Q & A with NANA Employees

A Conversation with Kim Risch, Benefits Manager for NANA

This is part of a series of interviews to learn more about our diverse employees throughout the NANA family.


Kim Risch, NANA’s benefits manager, says that benefits, such as insurance coverage, are an integral part of our employees’ compensation. Photo by Craig Billingsley.


Where did you grow up?

I was born and raised in Tacoma, Washington. I’m a fifth-generation Washingtonian. My great-grandfather and grandfather, on my mother’s side, were pharmacists.

My dad’s family was from Puyallup, Washington. My parents met at Washington State University (WSU) in Pullman.

Where did you study or train?

I went to WSU for my undergrad degree in English, then to Boise State for my bachelor’s degree in secondary education and teacher training.

Did you teach?

Student teaching changed my mind. There was too much emphasis on disciplinary and administrative details, and not enough on actual teaching. Another challenge, in the small agricultural community where I student taught, was the transient population.

Then what did you do?

I moved to Oregon. Since I needed a job, I worked at a car dealership in the accounting office, clearing inventory, transferring titles, calculating refunds.

It opened my eyes to a lot of real-life experiences and gave me confidence. It turns out I liked working with numbers.

What brought you to Alaska?

My first husband grew up here and he wouldn’t stop talking about it. I wanted to settle down, so we moved to Anchorage in ’97.

The timing was perfect. I worked at Alaska Sales and Service, Anchorage Chrysler/Dodge, Stanley Motors and Tony’s Chevrolet, where I was the office manager, doing everything from payroll to onboarding and benefits.


At Alaska Sales and Service, I worked with April Albeza (our director of accounting). When she heard about a position opening in benefits, she gave me a call.

I started in May of ’09. Again, it was good timing. The internet really changed the auto sales business and the industry was in a downturn.

Being able to focus on one area, benefits—with a strong, stable company—was really appealing.

Tell us about your job as benefits manager.

The strategic side addresses how we can offer the best benefits to our employees while saving the company money and in keeping with the overall business strategy. It’s important that we stay competitive within the industries in which we do business. Across-the-board, we want our benefits to be appealing and affordable. We have a large, variable workforce, from executives to frontline employees.

The administrative side brings a lot of things together: negotiating with vendors, communicating program offerings to employees, internal processes, and customer service.

Now we can provide Federal Employees Health Benefits (FEHB) coverage.

Medical insurance is the most expensive piece of the benefits program. In the past, that took the most time to research, plan and negotiate. Now the negotiations with the insurance carriers are done by the federal government through the FEHB program.

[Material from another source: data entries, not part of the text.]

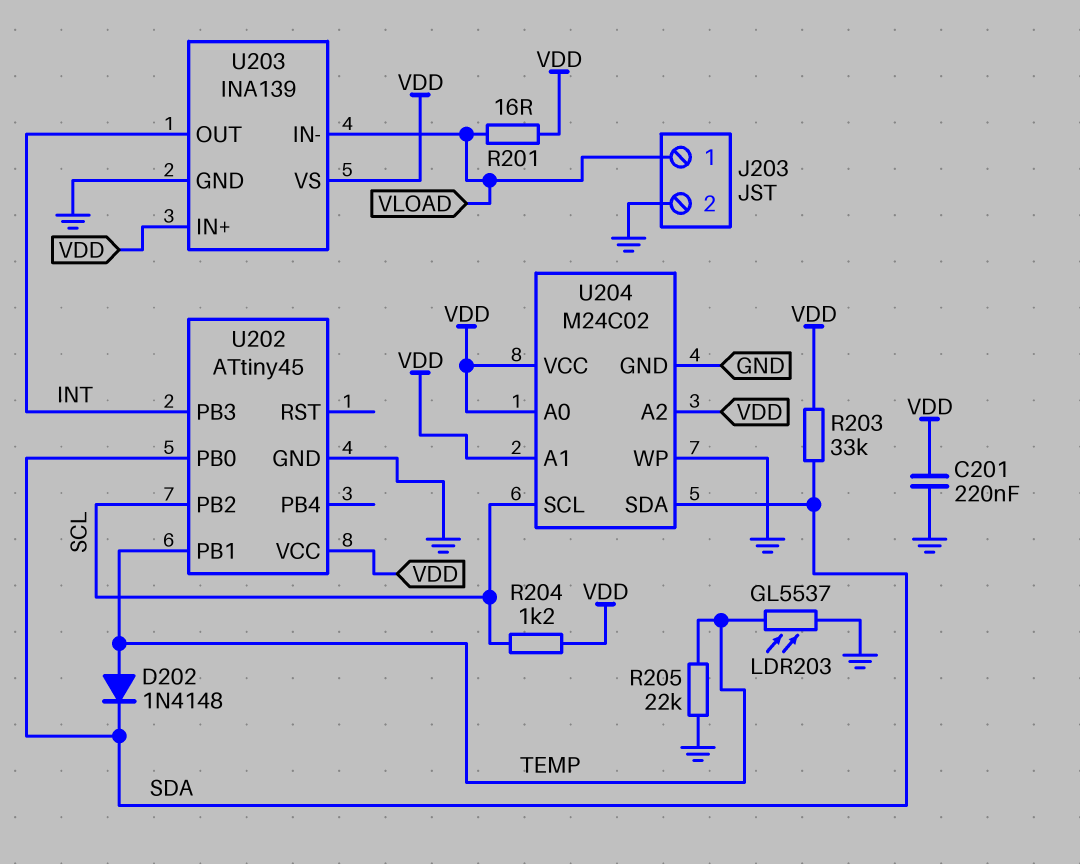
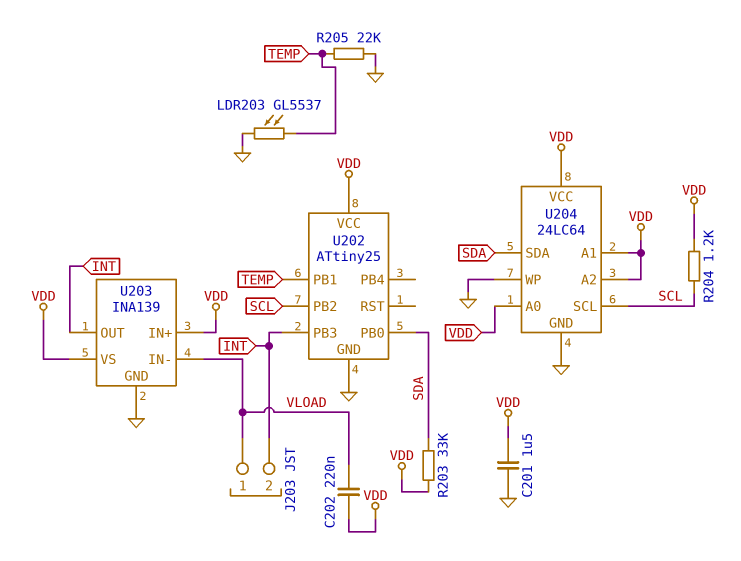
C201: 220nF (GND, VDD) -> 1.5uF (GND, VDD)
C202: none -> 220nF (VDD, VLOAD)
D202: diode 1N4148 (A TEMP, K SDA) -> none
J203 pin 2: GND -> INT
R201: 16 (VDD, VLOAD) -> none
U202: ATtiny45 -> ATtiny25
U204: M24C02 -> 24LC64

We’re able to offer the same medical plans that the government offers their employees. The size of the group is over eight million, which keeps costs down and the quality of coverage up.

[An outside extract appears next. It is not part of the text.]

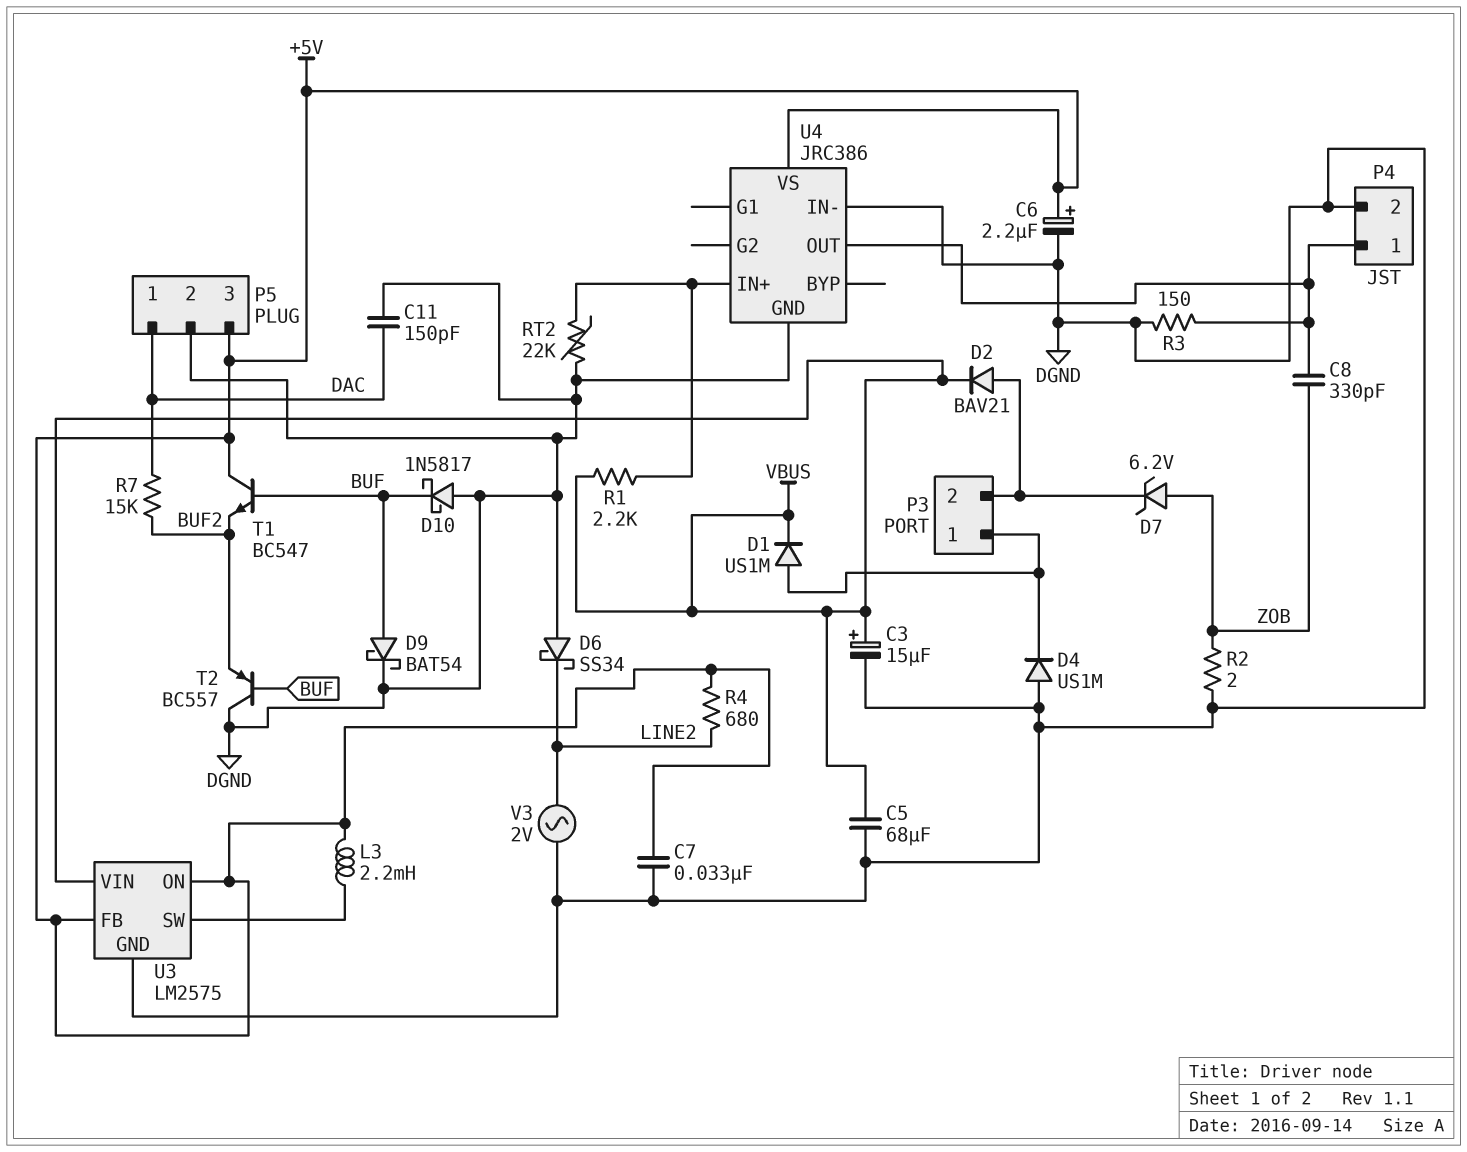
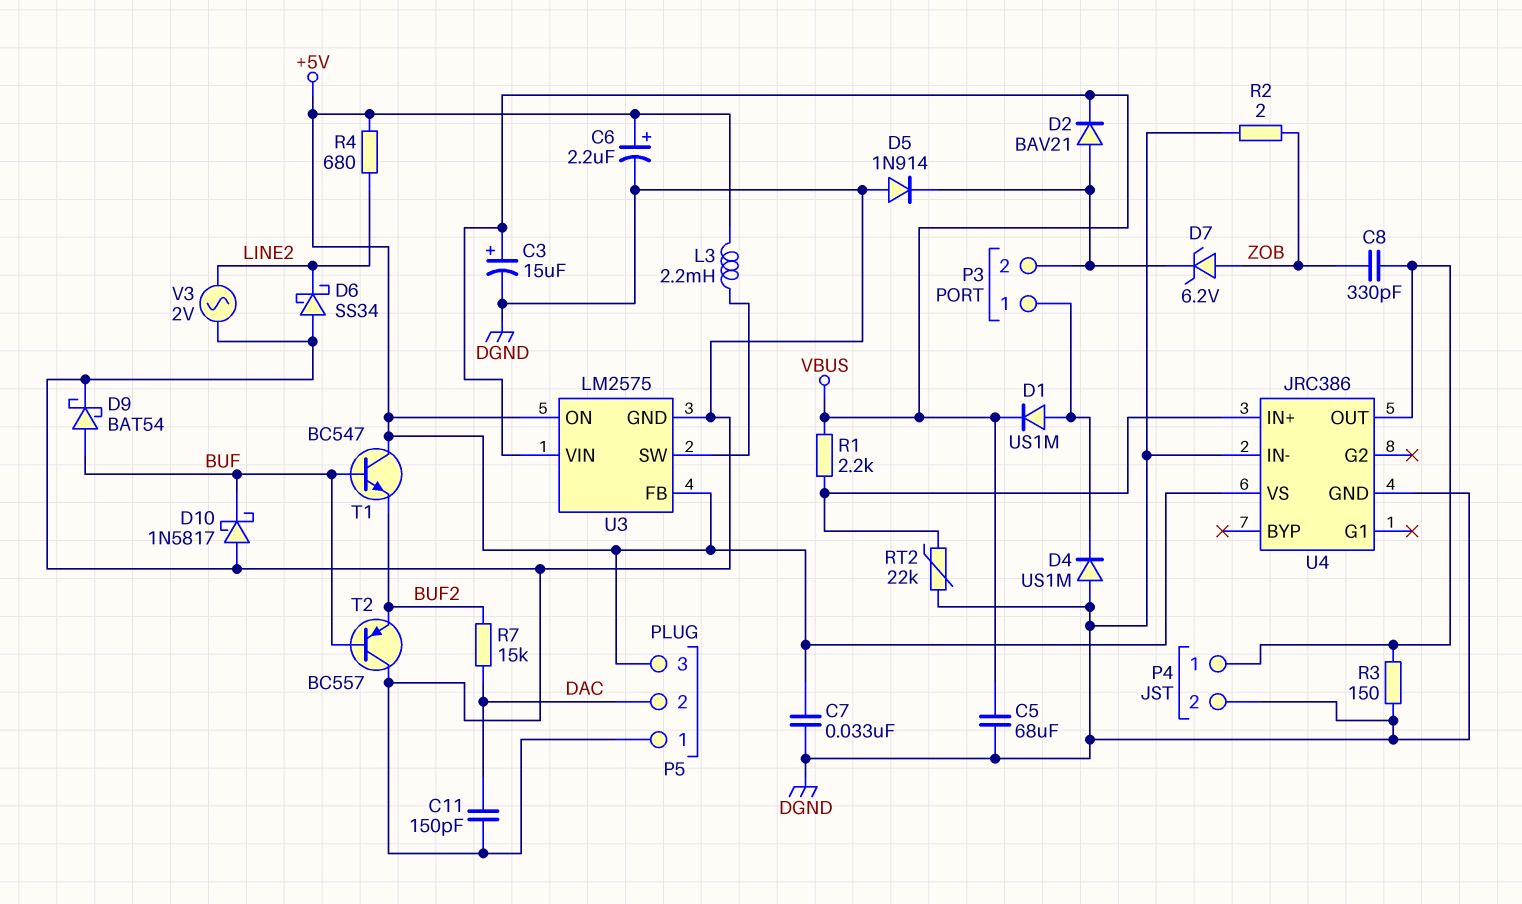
D5: none -> diode 1N914 (A DGND, K P3/2)
P5 pin 1: DAC -> DGND
P5 pin 2: DGND -> DAC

What do you like best about your job?

I like working with our employees, helping them navigate the nuances of the benefits we offer. It’s a very integral part of their compensation. Having the right benefits and health coverage can provide peace of mind—and increase overall job satisfaction, and even productivity.

They do have choices. There isn’t one stock answer that’s going to fit everybody. Everyone’s situation is different—their lifestyle, financial situation, health, and family needs. We have an outside vendor, Health Advocate Solutions, for employees to talk with, to make sure their medical concerns are addressed, and it’s strictly confidential.

Don’t be afraid to ask questions. Our job is not to advise, it’s to educate, which circles back to being a teacher.

What do you like best about working at NANA?

I love NANA: the family, the camaraderie, the values, and the feeling that we’re working for a greater good.

Who has inspired you?

I’m inspired by anybody who excels at their craft. Even if it’s not my go-to, I love listening to people who are really good at rap.

Rap? Do you have kids?

Yes, three. My son is a high school senior. He plays football at West (and listens to rap). I also have twin girls. One’s 10 going on 11. The other’s 10 going on 21.

Do you go to your son’s football games?

Oh yeah. I’m that mom in the bleachers screaming. (Kim pulls out her smart phone and plays a clip of her son making a touchdown.) It’s my last year as a football mom, so this has been a bittersweet season for me.

What important lessons have you learned?

Resiliency is one.

I come from a tender, humble family of emotional women. I’m naturally shy and soft-spoken, but to function in the world, you need to be heard.

I tell my daughter (the 10-year-old going on 11) that what she has to say is important. Everyone has an opinion and hers might differ. She doesn’t have to be confrontational. She can be strong and confident without losing her compassion. 


Kim Risch was interviewed by Carol Richards, Director of Brand Communications for NANA Development Corporation.